Une brise printanière. Douce, agréable. C’est le vent qui vient nous faire ses adieux. Dos au poteau, mes jambes me lâchent : je glisse mais les soldats s’en fichent, ils ligaturent mes poignets et s’écartent aussitôt.
Je ferme les yeux. Une seconde. Deux. Trois. Juste le temps qu’ils s’en aillent.
Ils se dressent face à nous quand mes paupières se lèvent. Avec leur manteau épais et leurs bottes cirées, ils s’éventent comme s’ils crevaient de chaud. Pourtant, jamais je n’ai eu aussi froid.
C’est à cause du soleil, je pense. Il ne prend pas la peine de nous réchauffer, nous, puisque d’ici peu, nos corps seront glacés pour toujours. On n’investit que dans ce qui en vaut la chandelle. Alors, il garde son énergie pour que fonde la neige et rosisse le teint des bourreaux. Ils ont encore du sang à faire couler.
Je me redresse, maladroitement : il y a sur ma gauche une silhouette familière – un jeune homme au visage blafard, amaigri par les sévices. Son regard croise le mien.
J’aimerais qu’on le relâche. J’aurais tout fait pour qu’on le relâche ; pour que son sourire illumine autre chose que mes yeux embués, pour qu’il retrouve sa mère, qu’il la serre dans ses bras ; pour qu’il dise à son père que ce n’est pas de sa faute, que la vie est ainsi faite et que, si l’on peut modifier certaines pages de notre histoire, d’autres, elles, sont impossibles à changer. Même si on essaye de toutes nos forces.
Deux des soldats alignés s’approchent avec un morceau d’étoffe. Je ne veux pas y faire attention, non, je veux les ignorer, longtemps, aussi longtemps que possible, mais mon ami les observe. Le premier passe derrière lui. Le second…
Je plante aussitôt mon regard sur le ciel, bleu, pâle, magnifique ; j’ancre ses couleurs au plus profond de moi, serre les dents à m’en décrocher la mâchoire… et mes paupières s’effondrent. D’un coup. Comme un linceul sombre sur une vie brisée. Il empeste la sueur et les larmes ; les miennes, bientôt orphelines, roulent déjà sur mes joues.
Mes mains s’emmoitent. Ma bouche est sèche. Mon cœur, affolé, cogne tant qu’il estompe le bruit des fusils que l’on arme.

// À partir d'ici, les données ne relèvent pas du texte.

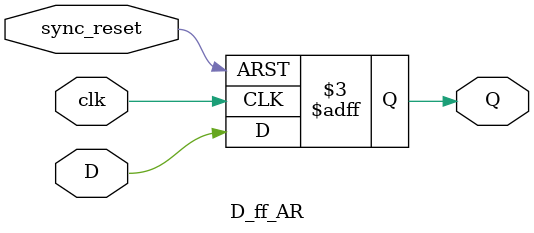
<source format=v>
module D_ff_AR(D,clk,sync_reset,Q);
input D;  
input clk;  
input sync_reset;  
output reg Q; 
always @(posedge clk,negedge sync_reset) 
begin
 if(sync_reset==0)
  Q <= 1'b0; 
 else 
  Q <= D; 
end 
endmodule 
</source>
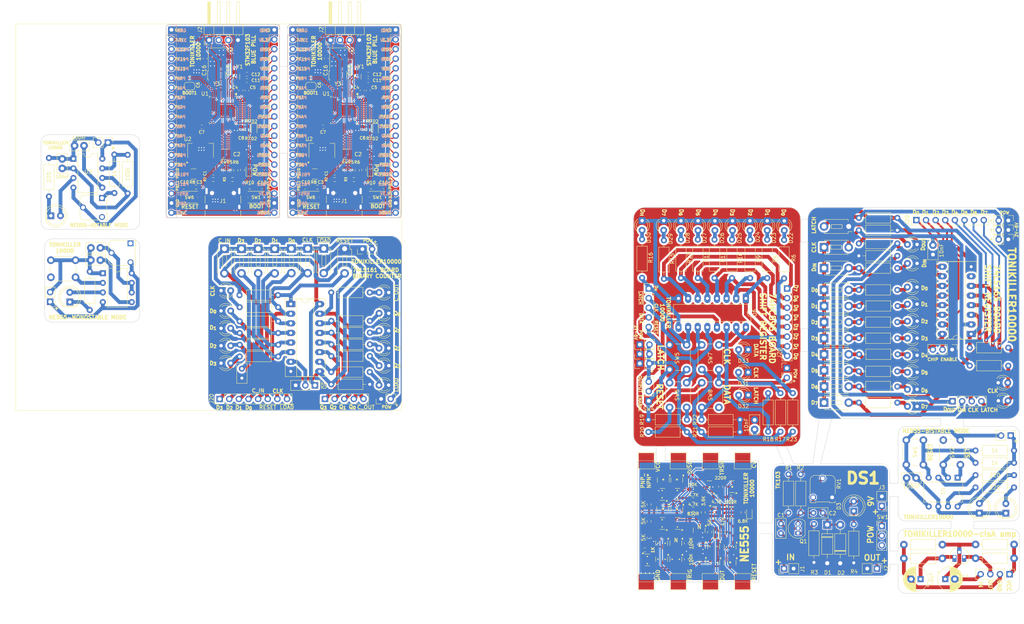
<source format=kicad_pcb>
(kicad_pcb
	(version 20240108)
	(generator "pcbnew")
	(generator_version "8.0")
	(general
		(thickness 1.6)
		(legacy_teardrops no)
	)
	(paper "A4")
	(layers
		(0 "F.Cu" signal)
		(31 "B.Cu" signal)
		(32 "B.Adhes" user "B.Adhesive")
		(33 "F.Adhes" user "F.Adhesive")
		(34 "B.Paste" user)
		(35 "F.Paste" user)
		(36 "B.SilkS" user "B.Silkscreen")
		(37 "F.SilkS" user "F.Silkscreen")
		(38 "B.Mask" user)
		(39 "F.Mask" user)
		(40 "Dwgs.User" user "User.Drawings")
		(41 "Cmts.User" user "User.Comments")
		(42 "Eco1.User" user "User.Eco1")
		(43 "Eco2.User" user "User.Eco2")
		(44 "Edge.Cuts" user)
		(45 "Margin" user)
		(46 "B.CrtYd" user "B.Courtyard")
		(47 "F.CrtYd" user "F.Courtyard")
		(48 "B.Fab" user)
		(49 "F.Fab" user)
		(50 "User.1" user)
		(51 "User.2" user)
		(52 "User.3" user)
		(53 "User.4" user)
		(54 "User.5" user)
		(55 "User.6" user)
		(56 "User.7" user)
		(57 "User.8" user)
		(58 "User.9" user)
	)
	(setup
		(pad_to_mask_clearance 0)
		(allow_soldermask_bridges_in_footprints no)
		(pcbplotparams
			(layerselection 0x00010fc_ffffffff)
			(plot_on_all_layers_selection 0x0000000_00000000)
			(disableapertmacros no)
			(usegerberextensions no)
			(usegerberattributes yes)
			(usegerberadvancedattributes yes)
			(creategerberjobfile yes)
			(dashed_line_dash_ratio 12.000000)
			(dashed_line_gap_ratio 3.000000)
			(svgprecision 4)
			(plotframeref no)
			(viasonmask no)
			(mode 1)
			(useauxorigin no)
			(hpglpennumber 1)
			(hpglpenspeed 20)
			(hpglpendiameter 15.000000)
			(pdf_front_fp_property_popups yes)
			(pdf_back_fp_property_popups yes)
			(dxfpolygonmode yes)
			(dxfimperialunits yes)
			(dxfusepcbnewfont yes)
			(psnegative no)
			(psa4output no)
			(plotreference yes)
			(plotvalue yes)
			(plotfptext yes)
			(plotinvisibletext no)
			(sketchpadsonfab no)
			(subtractmaskfromsilk no)
			(outputformat 1)
			(mirror no)
			(drillshape 0)
			(scaleselection 1)
			(outputdirectory "JLC9_GRBRS/")
		)
	)
	(net 0 "")
	(footprint "LED_SMD:LED_0603_1608Metric_Pad1.05x0.95mm_HandSolder" (layer "F.Cu") (at 220.267893 68.807107 90))
	(footprint "TestPoint:TestPoint_Pad_4.0x4.0mm" (layer "F.Cu") (at 318.506668 145.535 -90))
	(footprint "Resistor_THT:R_Axial_DIN0207_L6.3mm_D2.5mm_P10.16mm_Horizontal" (layer "F.Cu") (at 349.145 121.975))
	(footprint "Resistor_SMD:R_0603_1608Metric_Pad0.98x0.95mm_HandSolder" (layer "F.Cu") (at 206.355393 73.342107 180))
	(footprint "Capacitor_SMD:C_0603_1608Metric" (layer "F.Cu") (at 182.959471 39.450857 -90))
	(footprint "Package_TO_SOT_SMD:SOT-23" (layer "F.Cu") (at 310.915 172.4625 -90))
	(footprint "Resistor_THT:R_Axial_DIN0207_L6.3mm_D2.5mm_P10.16mm_Horizontal" (layer "F.Cu") (at 220.2 108.655 180))
	(footprint "Capacitor_SMD:C_0603_1608Metric" (layer "F.Cu") (at 187.780721 47.832107 90))
	(footprint "Button_Switch_THT:SW_PUSH_1P1T_6x3.5mm_H5.0_APEM_MJTP1250" (layer "F.Cu") (at 213.54 89.605 -90))
	(footprint "Connector_PinHeader_2.54mm:PinHeader_1x05_P2.54mm_Vertical" (layer "F.Cu") (at 293.737027 100.11))
	(footprint "Resistor_THT:R_Axial_DIN0207_L6.3mm_D2.5mm_P10.16mm_Horizontal" (layer "F.Cu") (at 349.145 130.225))
	(footprint "Button_Switch_THT:SW_PUSH_6mm" (layer "F.Cu") (at 312.237027 114.975 -90))
	(footprint "Resistor_THT:R_Axial_DIN0207_L6.3mm_D2.5mm_P10.16mm_Horizontal" (layer "F.Cu") (at 361.02 171.35))
	(footprint "Resistor_THT:R_Axial_DIN0207_L6.3mm_D2.5mm_P10.16mm_Horizontal" (layer "F.Cu") (at 349.225 117.475))
	(footprint "Jumper:SolderJumper-2_P1.3mm_Open_RoundedPad1.0x1.5mm" (layer "F.Cu") (at 172.643221 46.682107 180))
	(footprint "Capacitor_SMD:C_0603_1608Metric" (layer "F.Cu") (at 203.092893 73.342107))
	(footprint "Resistor_SMD:R_0603_1608Metric_Pad0.98x0.95mm_HandSolder" (layer "F.Cu") (at 178.910721 71.332107 180))
	(footprint "Connector_PinHeader_2.54mm:PinHeader_1x04_P2.54mm_Vertical" (layer "F.Cu") (at 388.9 175.5 -90))
	(footprint "LED_THT:LED_D5.0mm_IRGrey" (layer "F.Cu") (at 141.069609 103.667109 90))
	(footprint "Resistor_THT:R_Axial_DIN0207_L6.3mm_D2.5mm_P10.16mm_Horizontal" (layer "F.Cu") (at 185.86 105.055))
	(footprint "Resistor_SMD:R_0603_1608Metric_Pad0.98x0.95mm_HandSolder" (layer "F.Cu") (at 215.967893 71.332107))
	(footprint "Resistor_THT:R_Axial_DIN0207_L6.3mm_D2.5mm_P10.16mm_Horizontal" (layer "F.Cu") (at 349.145 91.475))
	(footprint "Capacitor_SMD:C_1210_3225Metric_Pad1.33x2.70mm_HandSolder" (layer "F.Cu") (at 181.743221 64.707107 180))
	(footprint "Diode_SMD:D_0603_1608Metric_Pad1.05x0.95mm_HandSolder" (layer "F.Cu") (at 311.54 164.41 90))
	(footprint "Resistor_THT:R_Axial_DIN0207_L6.3mm_D2.5mm_P10.16mm_Horizontal" (layer "F.Cu") (at 185.88 114.955))
	(footprint "Connector_PinHeader_2.54mm:PinHeader_1x08_P2.54mm_Vertical" (layer "F.Cu") (at 330.237027 100.11))
	(footprint "Capacitor_SMD:C_0603_1608Metric_Pad1.08x0.95mm_HandSolder" (layer "F.Cu") (at 178.935721 69.632107 180))
	(footprint "Resistor_SMD:R_0603_1608Metric_Pad0.98x0.95mm_HandSolder" (layer "F.Cu") (at 313.32 164.3475 90))
	(footprint "Resistor_SMD:R_0603_1608Metric_Pad0.98x0.95mm_HandSolder" (layer "F.Cu") (at 305.4775 160.8725))
	(footprint "Package_TO_SOT_SMD:SOT-23" (layer "F.Cu") (at 310.865 168.2225 -90))
	(footprint "TestPoint:TestPoint_Pad_4.0x4.0mm" (layer "F.Cu") (at 310.04 145.535 -90))
	(footprint "Resistor_THT:R_Axial_DIN0207_L6.3mm_D2.5mm_P10.16mm_Horizontal" (layer "F.Cu") (at 317.817027 134.725 180))
	(footprint "Capacitor_SMD:C_0603_1608Metric_Pad1.08x0.95mm_HandSolder" (layer "F.Cu") (at 210.935393 69.632107 180))
	(footprint "Button_Switch_THT:SW_PUSH_6mm" (layer "F.Cu") (at 299.237027 131.475 90))
	(footprint "Package_TO_SOT_SMD:SOT-23" (layer "F.Cu") (at 297.565 150.6225 -90))
	(footprint "Resistor_SMD:R_0603_1608Metric_Pad0.98x0.95mm_HandSolder" (layer "F.Cu") (at 210.910393 71.332107 180))
	(footprint "Package_TO_SOT_SMD:SOT-23" (layer "F.Cu") (at 307.09 172.3475 -90))
	(footprint "Diode_SMD:D_0603_1608Metric_Pad1.05x0.95mm_HandSolder" (layer "F.Cu") (at 320.265 159.1975 90))
	(footprint "LED_THT:LED_D5.0mm_IRGrey" (layer "F.Cu") (at 136.062891 80.902891))
	(footprint "Capacitor_SMD:C_0603_1608Metric" (layer "F.Cu") (at 208.734143 39.410857 90))
	(footprint "Capacitor_THT:C_Disc_D5.0mm_W2.5mm_P2.50mm" (layer "F.Cu") (at 186.44 121.255 -90))
	(footprint "Resistor_THT:R_Axial_DIN0207_L6.3mm_D2.5mm_P10.16mm_Horizontal"
		(layer "F.Cu")
		(uuid "25f8da72-0859-490d-8ddb-de9e42f5349c")
		(at 146.319609 95.627109 -90)
		(descr "Resistor, Axial_DIN0207 series, Axial, Horizontal, pin pitch=10.16mm, 0.25W = 1/4W, length*diameter=6.3*2.5mm^2, http://cdn-reichelt.de/documents/datenblatt/B400/1_4W%23YAG.pdf")
		(tags "Resistor Axial_DIN0207 series Axial Horizontal pin pitch 10.16mm 0.25W = 1/4W length 6.3mm diameter 2.5mm")
		(property "Reference" "R23"
			(at 5.11 -0.0025 90)
			(layer "F.SilkS")
			(hide yes)
			(uuid "cbfda1fc-52e7-4791-8b26-c0748e4dcaa0")
			(effects
				(font
					(size 1 1)
					(thickness 0.15)
				)
			)
		)
		(property "Value" "220"
			(at 5.08 0 90)
			(layer "F.SilkS")
			(hide yes)
			(uuid "5fa1e295-67a8-450e-9bcf-b1c93e9544f9")
			(effects
				(font
					(size 1 1)
					(thickness 0.15)
				)
			)
		)
		(property "Footprint" "Resistor_THT:R_Axial_DIN0207_L6.3mm_D2.5mm_P10.16mm_Horizontal"
			(at 0 0 -90)
			(unlocked yes)
			(layer "F.Fab")
			(hide yes)
			(uuid "7748f4be-98aa-4ea2-b84c-cc2a0ffc786c")
			(effects
				(font
					(size 1.27 1.27)
					(thickness 0.15)
				)
			)
		)
		(property "Datasheet" ""
			(at 0 0 -90)
			(unlocked yes)
			(layer "F.Fab")
			(hide yes)
			(uuid "86c72e83-765a-4bd3-a145-aa505690b2ee")
			(effects
				(font
					(size 1.27 1.27)
					(thickness 0.15)
				)
			)
		)
		(property "Description" ""
			(at 0 0 -90)
			(unlocked yes)
			(layer "F.Fab")
			(hide yes)
			(uuid "ca2f3d8d-4411-44e8-9078-511353712943")
			(effects
				(font
					(size 1.27 1.27)
					(thickness 0.15)
				)
			)
		)
		(attr through_hole)
... [2581599 chars truncated]
</source>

Plus que quelques instants. Quelques secondes, peut-être. C’est le moment que choisissent mes souvenirs pour m’éclater au visage. Il y a des images, des voix, des parfums ; des douleurs et des rires, la douceur d’une étreinte… une promesse.
Une promesse que je ne saurais tenir, à présent.
Les balles sifflent si fort que je ne m’entends pas mourir.
Bienvenue sur PA !
Je vois dans les nouveaux profils plusieurs mentions du Café Cobalt, ça m'intrigue^^ C'est quoi exactement ?
Pour ce qui est du texte, superbe entrée en matière ! Le choix des mots est très bon, l'intensité dramatique reste à son comble tout au long du texte. J'imaginais assez facilement le peloton d'exécution, illuminé par les rayons d'un soleil du soir...
Je me demande si tu ne pourras pas arrêter après "à présent", cette phrase m'a plus interpellé que la chute finale. Après, c'est sûr qu'elle aide à clarifier la chute du prologue donc à voir^^
Un plaisir de découvrir ta plume,
A bientôt !
À chaque lecture, l'effet reste le même. Bravo :)
Sympathique prologue, par l'habileté de la plume, pas par son contenu bien triste :)
Les émotions sont retranscrites avec une belle intensité. Les formulations sont variées et efficaces.
Je crois qu'il manque un "QUE" dans l'avant dernière phrase, à propos de la promesse :)
Pour l'instant la perle bleue annoncée dans le résumé me font remonter d'eux images : la série animée "Arcane", et, beaucoup plus vieux, "Nadia et le secret de l'eau bleue". Hâte de voir ta version de cette objet mystérieux :)
C'est génial si ça a eu son petit effet. J'ai beaucoup entendu parler d'Arcane - il va falloir que je lance le visionnage, aha - et j'irai me renseigner pour la seconde référence.
Un grand merci pour ton retour ! J'espère que la suite ne te décevra pas.